Тот, кто скрывается во мне - Андрей Дышев
Шрифт:
Интервал:
Закладка:
— Слушаю! — ответил я, прижав трубку к уху, и по долгой паузе и шумному дыханию понял, что это снова «друг».
— Представь ситуацию, — шепотом говорил незнакомец. — Ученый совет принимает защиту, все аплодируют и поздравляют тебя. И вдруг кто-то громко говорит: «Он лжец! Он тупица и негодяй! Он присвоил чужой труд!»
— Послушай, ты, моралист, — произнес я, мысленно проклиная изобретателя телефонов. — Представляешь, как тебе будет больно, когда я тебя найду?
— А зачем меня искать? Я рядом. Можно сказать, что я сижу в тебе. Я твоя совесть…
— Тритон ты болотный, а не совесть, — ответил я. — Чего ты добиваешься? Денег хочешь?
— Ты думаешь, совесть продается за денежки?
Мне показалось, что я уловил знакомые нотки Чемоданова. Неужели это он? И тотчас у меня родилась азартная идея поймать этого засранца с поличным.
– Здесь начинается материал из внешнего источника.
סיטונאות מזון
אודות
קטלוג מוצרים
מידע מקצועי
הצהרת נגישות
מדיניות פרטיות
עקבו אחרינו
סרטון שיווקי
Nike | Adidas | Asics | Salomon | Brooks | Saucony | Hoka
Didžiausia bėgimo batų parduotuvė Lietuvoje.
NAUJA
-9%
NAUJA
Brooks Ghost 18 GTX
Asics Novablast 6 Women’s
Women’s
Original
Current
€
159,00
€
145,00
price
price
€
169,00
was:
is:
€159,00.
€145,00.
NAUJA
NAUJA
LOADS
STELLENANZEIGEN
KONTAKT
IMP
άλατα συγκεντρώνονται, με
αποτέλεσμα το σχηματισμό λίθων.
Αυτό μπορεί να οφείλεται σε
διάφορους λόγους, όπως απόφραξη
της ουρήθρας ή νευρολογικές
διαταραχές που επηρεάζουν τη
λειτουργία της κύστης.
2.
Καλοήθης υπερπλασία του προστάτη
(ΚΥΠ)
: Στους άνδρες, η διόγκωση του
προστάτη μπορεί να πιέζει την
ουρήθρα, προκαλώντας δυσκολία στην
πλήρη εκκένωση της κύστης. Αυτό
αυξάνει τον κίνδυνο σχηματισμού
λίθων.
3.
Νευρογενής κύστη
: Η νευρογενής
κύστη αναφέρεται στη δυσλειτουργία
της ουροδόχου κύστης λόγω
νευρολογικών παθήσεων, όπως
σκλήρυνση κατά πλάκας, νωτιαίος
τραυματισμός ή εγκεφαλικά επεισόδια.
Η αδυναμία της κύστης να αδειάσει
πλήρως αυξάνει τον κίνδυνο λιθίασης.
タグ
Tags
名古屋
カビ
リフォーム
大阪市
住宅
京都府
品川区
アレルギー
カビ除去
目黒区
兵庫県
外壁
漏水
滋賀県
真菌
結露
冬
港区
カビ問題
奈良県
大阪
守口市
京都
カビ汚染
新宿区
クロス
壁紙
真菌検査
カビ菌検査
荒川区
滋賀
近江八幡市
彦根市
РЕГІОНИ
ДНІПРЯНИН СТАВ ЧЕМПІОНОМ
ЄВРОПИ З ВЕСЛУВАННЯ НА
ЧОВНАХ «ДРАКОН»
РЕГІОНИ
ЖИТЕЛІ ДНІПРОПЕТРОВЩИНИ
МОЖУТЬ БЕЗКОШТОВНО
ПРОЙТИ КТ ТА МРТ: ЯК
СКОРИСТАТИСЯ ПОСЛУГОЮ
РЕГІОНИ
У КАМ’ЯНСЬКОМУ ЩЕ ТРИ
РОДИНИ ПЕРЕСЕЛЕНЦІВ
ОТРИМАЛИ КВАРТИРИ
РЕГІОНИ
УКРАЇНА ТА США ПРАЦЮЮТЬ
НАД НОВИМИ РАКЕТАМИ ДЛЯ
Я уже подъезжал к поселку, уже видел в тумане абрис его дома. Надо было любой ценой удержать «друга» на связи.
— Давай поговорим по-хорошему, — мягким голосом сказал я. — Почему ты считаешь, что я не имею права купить продукт чужого труда?
— Не-е-ет, — с укоризной прошептал «друг». — Ты его не просто купил. Ты объявил себя его создателем. И потому боишься разоблачения. Ибо это стыдно — неучу рядиться в мантию ученого…
Я въехал во двор, заглушил мотор и, стараясь не производить лишнего шума, вышел из машины. Сигнализация тихо пискнула, но мой оппонент, по-моему, не обратил на этот звук внимания.
— Мне кажется, — сказал я, зайдя в подъезд, — что ты все слишком драматизируешь. В цивилизованном мире так все делают. Например, Япония скупает лицензии на высокие технологии, потом производит телевизоры или магнитофоны, но все по праву считают их японскими.
— Ты подменяешь термин, — с иронией произнес «друг». — При чем здесь производство? Если бы ты был производителем! Но ты хочешь купить себе ученую степень. Абсурд! Ее можно только заработать, заслужить, все равно как воинское звание, орден или титул…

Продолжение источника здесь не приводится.